» **Passage retenu**
Edouard Husson : On voit surtout un homme qui a le dos au mur et qui fait feu de tout bois. Plus j’observe Emmanuel Macron, moins je crois qu’il réagisse par rapport aux institutions ou qu’il ait même l’idée qu’il se place dans une continuité. Lorsqu’il est arrivé à l’Elysée, il a un temps joué le rôle du Président comme il pensait devoir l’interpréter. Cela a donné Jupiter. Et puis est venue l’affaire Benalla, à l’occasion de laquelle on a eu une vue sur les coulisses. Il est devenu clair que nous avions affaire à un individualiste absolu né dix ans après 1968, et qui n’est même plus « Moi Président » mais « Moi », tout simplement. Louis XIV n’a jamais dit « L’Etat, c’est moi »; mais si Emmanuel Macron connaît la formule, il met une majuscule: « L’Etat c’est Moi ». Le problème du président vient de ce que, face à l’égocentrisme absolu de Moi au pouvoir, il y a le désespoir absolu d’individus qui n’ont plus de corps intermédiaires pour les canaliser et sont donc venus frapper à la porte du palais où habite Moi. Moi a eu très peur. Il a transformé la police en machine répressive pour faire corps intermédiaire entre Moi et « la foule haineuse ». Depuis les lendemains de Noël, Moi a moins peur mais il ne sait pas comment il va s’en sortir et il a donc décidé de mettre en scène un affrontement entre Moi et Anti-Moi, à savoir Marine Le Pen. Moi n’est rien d’autre que Moi, qui s’est livré, voici quelques jours à deux heures de séance publique d’analyse dans la salle des Fêtes de l’Elysée transformée en cabinet de psy. Mais Narcisse est-il psychanalysable? Comme il n’a pas vraiment convaincu dans l’exercice, il propose à présent une nouvelle petite pièce de sa composition: Moi en héros de la lutte contre Anti-Moi. Tant que les adversaires politiques de Narcisse seront incapables de sortir de leur propre fascination pour lui, ses calculs politiques....marcheront; peu importe qu’ils soient objectivement mauvais, en particulier au regard de l’histoire. 


En s'engageant de cette manière, le Président ne risque-t-il pas aussi d'enfermer le débat dans une redite de l'élection présidentielle ? En quoi cela pourrait empêcher toute résolution de la crise politique actuelle ?

» **Données fournies**

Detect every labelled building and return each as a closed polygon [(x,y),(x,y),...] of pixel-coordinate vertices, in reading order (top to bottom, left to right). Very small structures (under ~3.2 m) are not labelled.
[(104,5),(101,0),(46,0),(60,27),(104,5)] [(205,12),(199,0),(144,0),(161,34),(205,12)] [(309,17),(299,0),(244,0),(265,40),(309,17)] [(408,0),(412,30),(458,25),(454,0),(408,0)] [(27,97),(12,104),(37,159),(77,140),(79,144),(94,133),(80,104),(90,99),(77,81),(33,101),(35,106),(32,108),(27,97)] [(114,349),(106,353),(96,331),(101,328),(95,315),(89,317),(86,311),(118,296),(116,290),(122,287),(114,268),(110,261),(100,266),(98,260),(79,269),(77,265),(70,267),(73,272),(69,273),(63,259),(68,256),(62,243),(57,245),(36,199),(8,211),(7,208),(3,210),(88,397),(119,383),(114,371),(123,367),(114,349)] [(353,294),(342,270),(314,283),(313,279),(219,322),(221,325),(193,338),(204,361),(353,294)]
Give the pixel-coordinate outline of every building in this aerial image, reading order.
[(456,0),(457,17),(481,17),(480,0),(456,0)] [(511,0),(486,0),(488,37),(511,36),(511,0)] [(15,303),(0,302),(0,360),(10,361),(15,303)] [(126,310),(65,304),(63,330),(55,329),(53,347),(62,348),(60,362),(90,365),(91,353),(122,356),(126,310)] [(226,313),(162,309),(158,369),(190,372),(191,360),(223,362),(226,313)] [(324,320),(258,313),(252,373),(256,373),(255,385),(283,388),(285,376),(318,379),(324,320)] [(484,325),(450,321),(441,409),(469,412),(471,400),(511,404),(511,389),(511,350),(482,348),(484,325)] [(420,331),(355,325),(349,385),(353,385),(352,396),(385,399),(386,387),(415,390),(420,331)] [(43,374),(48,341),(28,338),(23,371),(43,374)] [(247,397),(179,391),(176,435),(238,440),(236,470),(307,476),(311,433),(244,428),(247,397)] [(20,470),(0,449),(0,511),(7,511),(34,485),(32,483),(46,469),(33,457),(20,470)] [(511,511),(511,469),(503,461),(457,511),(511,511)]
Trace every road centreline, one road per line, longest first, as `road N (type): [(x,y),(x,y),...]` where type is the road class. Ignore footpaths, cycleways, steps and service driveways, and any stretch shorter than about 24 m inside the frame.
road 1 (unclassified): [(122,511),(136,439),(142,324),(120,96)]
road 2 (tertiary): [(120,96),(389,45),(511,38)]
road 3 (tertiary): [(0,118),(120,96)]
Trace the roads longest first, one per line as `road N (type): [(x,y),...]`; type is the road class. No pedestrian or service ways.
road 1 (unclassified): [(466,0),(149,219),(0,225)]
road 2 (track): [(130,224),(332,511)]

» **Problème posé 1**
Dans le passage sur Emmanuel Macron, quelle affaire a permis d'avoir une vue sur les coulisses ?
» **Problème posé 2**
Prolongez le passage sur Emmanuel Macron à partir de sa dernière phrase.

» **Réponse attendue 1**
L'affaire Benalla.

» **Réponse attendue 2**
On peut répondre de façon très simple. Premièrement, Narcisse veut enfermer le pays dans une redite de l’élection présidentielle. Deuxièmement, Narcisse souhaite que la crise dure. Il fait le calcul qu’il a été élu grâce à la crise profonde du système, sur les décombres de la droite et de la gauche de gouvernement. Narcisse a d’abord pensé qu’il allait voler de succès en succès: puisqu’en face de Moi, il n’y avait Rien. A partir du moment où surgit de façon inattendue la Foule Haineuse à la place de Rien, Narcisse a décidé de repartir en campagne électorale. Beaucoup se sont étonnés qu’il n’y ait aucun véritable débat avec les auditoires. Mais Narcisse se parle toujours à lui-même. Et il se persuade lui-même qu’au fond ce qui se passe est la meilleure chose qui puisse lui arriver puisqu’il peut mettre en scène à nouveau ce théâtre d’ombres où Narcisse revêt l’armure du valeureux combattant qui pourfend le dragon de l’extrême-droite. 


Faut-il nécessairement rendre responsable le Président de la République de cette stratégie ? N'est-elle pas en quelques sortes inscrite dans les institutions depuis la mise en place du quinquennat ?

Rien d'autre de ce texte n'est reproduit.